When a man attains age 60
and has entered retirement,
he takes time for reflection.
There is a certain realization
to be pondered and resolved,
for the time has come in his life
when most things now lie
in the past…in the past.
His ability to excel in sports,
to run fast and long distances,
to jump high, to throw a ball,
to be quick and agile afoot,
is a mere memory of the past,
as old age and arthritis have
sapped his strength of muscle,
slowed his body movements.
His nimble mind that recalled
all events, both recent and long past,
that remembered lists in his head,
that worked math without help,
that knew the names of everyone
he ever met or watched in movies…
that young mind has given way
to an older mind that can only
envy its sharpness in the past.
His very purpose in life, the burden
of responsibility for a career,
for providing the needs of family,
for guiding children to adulthood,
for conquering the world’s problems
has passed to the next generation,
as these are now all things in the past.
Yes, the time comes to a man when
the majority of his life expectancy
and the best part of his abilities
now lie in the past…in the past.
But, a man must never live in the past,
for to live in the past is to become
a shell of a man, a shadow of life.
‘Though his pace be slowed, he must seek
to enjoy life to the best of his present ability,
for even in his somewhat reduced capacity,
life is good, offering so many possibilities.
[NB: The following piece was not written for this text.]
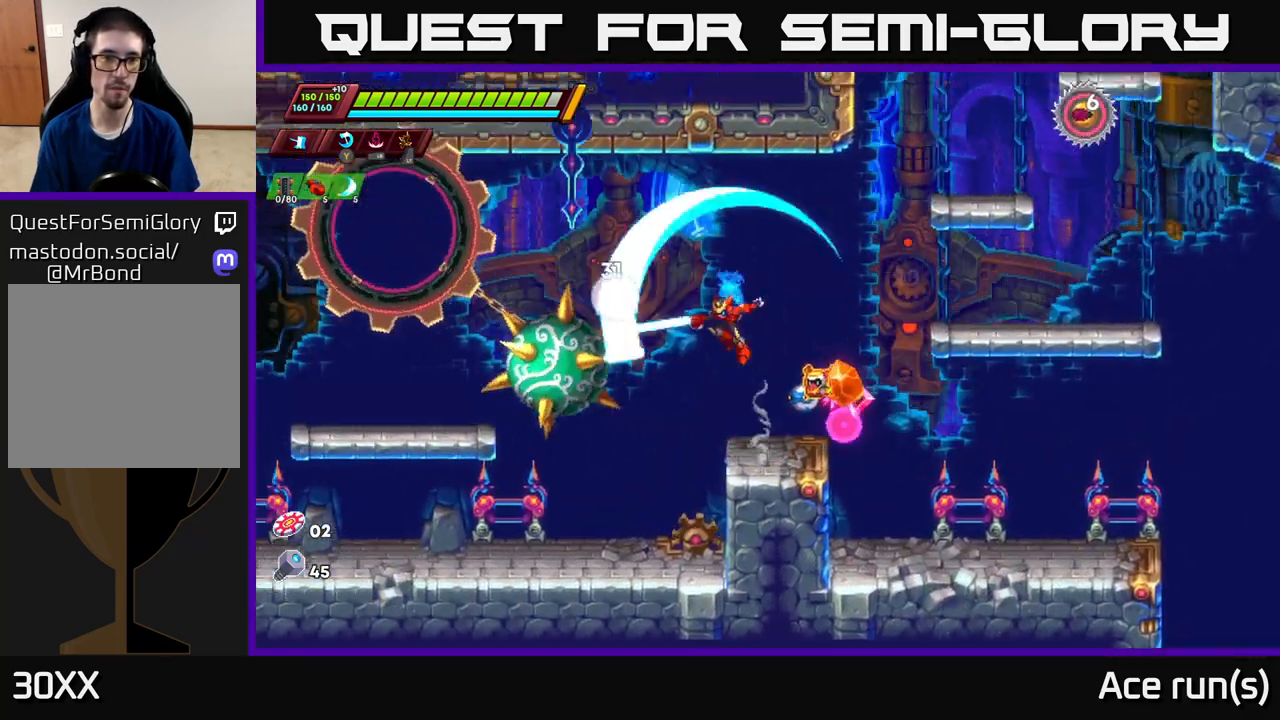
{"buttons": [], "left_stick": "center", "right_stick": "center", "events": [[33, "left_stick", "right"], [233, "left_stick", "center"]]}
No, a man must not dwell in the past.
What is past is past and cannot be recaptured.
He can take comfort in a past well-lived,
but the past must be kept in its place,
and he should strive to enjoy the present.
Every last drop of life he should squeeze
out of his existence, all the while
smiling and laughing, knowing that,
when death finally overtakes him,
he will have lived his life to its fullest,
giving his all even when he had less
and less to give. He must always look
to the future, not to the desiccated past,
for it’s the future that keeps him vital…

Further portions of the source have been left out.